I’m dyslexic and basically a terrible writer. It has helped my professional communication develop. It really helps me speed up my issues with my disability and feel confident in my communications.

[–] infinitesunrise@slrpnk.net 2 points 1 day ago* (last edited 1 day ago) (1 children)

This is a cool use case. Just make sure you retain your own voice! If you read an AI-generated sentence out loud and think "I'd have said it this way instead", IMO you should absolutely then change it to be that way.

[–] Cocopanda 2 points 1 day ago

Understood and I do. I try to tweak it a little to my own style. But it helps write the hundreds of cover letters I’m submitting a day. Looking for work. This usually took me hours for just one submission. Now I can fly through.

[–] Spaniard@lemmy.world 5 points 1 day ago* (last edited 1 day ago)

Like, we don't need government.

Welcome to the anarchist. Now you have to pick your flavor! Social Anarcho-syndicalism, Anarcho comunist, anarcho-capitalism, anarcho christianis, and the list goes on!

I found LLMs helpfuls to develop some scripts and answer some simple trivial questions (like how does house property work in China). I could have looked for that in a regular search engine though. But that's it, I am still happy looking for things myself and investigating since you can't really trust their answers.

[–] kuberoot@discuss.tchncs.de 2 points 1 day ago

At some point, I think people will pray for nuclear war, because life will be so miserable.

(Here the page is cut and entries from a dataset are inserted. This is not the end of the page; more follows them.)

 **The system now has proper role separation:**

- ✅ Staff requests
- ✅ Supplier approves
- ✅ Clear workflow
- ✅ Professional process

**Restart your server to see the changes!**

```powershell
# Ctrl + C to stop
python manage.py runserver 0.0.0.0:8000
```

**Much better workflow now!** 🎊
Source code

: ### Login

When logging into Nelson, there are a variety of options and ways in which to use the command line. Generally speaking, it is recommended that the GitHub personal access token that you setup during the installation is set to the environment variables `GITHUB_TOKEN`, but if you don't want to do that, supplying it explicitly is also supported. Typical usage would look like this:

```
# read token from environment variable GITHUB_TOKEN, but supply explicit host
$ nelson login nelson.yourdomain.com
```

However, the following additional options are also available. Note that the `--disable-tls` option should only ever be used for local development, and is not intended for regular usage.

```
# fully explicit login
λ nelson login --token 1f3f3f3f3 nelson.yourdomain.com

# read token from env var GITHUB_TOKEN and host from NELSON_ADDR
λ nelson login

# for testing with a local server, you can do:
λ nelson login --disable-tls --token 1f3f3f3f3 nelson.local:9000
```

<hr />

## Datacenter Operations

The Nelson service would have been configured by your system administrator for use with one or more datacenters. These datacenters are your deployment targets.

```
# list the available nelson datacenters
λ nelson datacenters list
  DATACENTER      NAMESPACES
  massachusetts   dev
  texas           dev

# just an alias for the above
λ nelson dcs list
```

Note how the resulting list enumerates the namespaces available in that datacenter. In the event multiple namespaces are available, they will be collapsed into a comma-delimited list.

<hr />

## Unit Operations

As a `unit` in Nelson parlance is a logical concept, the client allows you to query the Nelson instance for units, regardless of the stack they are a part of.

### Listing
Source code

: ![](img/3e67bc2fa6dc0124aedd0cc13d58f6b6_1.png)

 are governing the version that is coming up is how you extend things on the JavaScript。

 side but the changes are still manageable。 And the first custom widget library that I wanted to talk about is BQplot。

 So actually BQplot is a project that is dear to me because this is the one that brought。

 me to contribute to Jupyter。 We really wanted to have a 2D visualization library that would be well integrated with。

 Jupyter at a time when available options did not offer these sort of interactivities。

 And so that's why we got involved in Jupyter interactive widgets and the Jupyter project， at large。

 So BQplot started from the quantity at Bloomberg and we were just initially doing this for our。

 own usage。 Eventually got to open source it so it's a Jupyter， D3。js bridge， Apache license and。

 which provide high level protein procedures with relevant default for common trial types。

Reminds me of Roll out the Fallout by The Chalkeaters

[–] Bytemeister@lemmy.world 0 points 1 day ago

Actual AI?

Imagine your phone knows that you have a business meeting downtown today. It's already reserved a parking space for you, set your car to warm up before you leave and looped your contact in on your ETA, along with automatically notifying you of any delays. Then, your kid wakes up this morning in with a horrible toothache, you ask your phone what to do and it rings up your family dentist, who has a full schedule today, but makes you a referral nearby. You agree to try that other dentist today, and your AI books an appointment, checks your meeting today, coordinates with their AIs and approves a 15 minute delay so you can get to the dentist. It also notifies your kid's school of their absence and has their teachers AI automatically queued up to send transcripts, notes and homework assignmenta from today's classes.

That's the kind of stuff actual AI can do. Overgrown autocorrect? It's basically a multi-billion dollar Magic Eightball.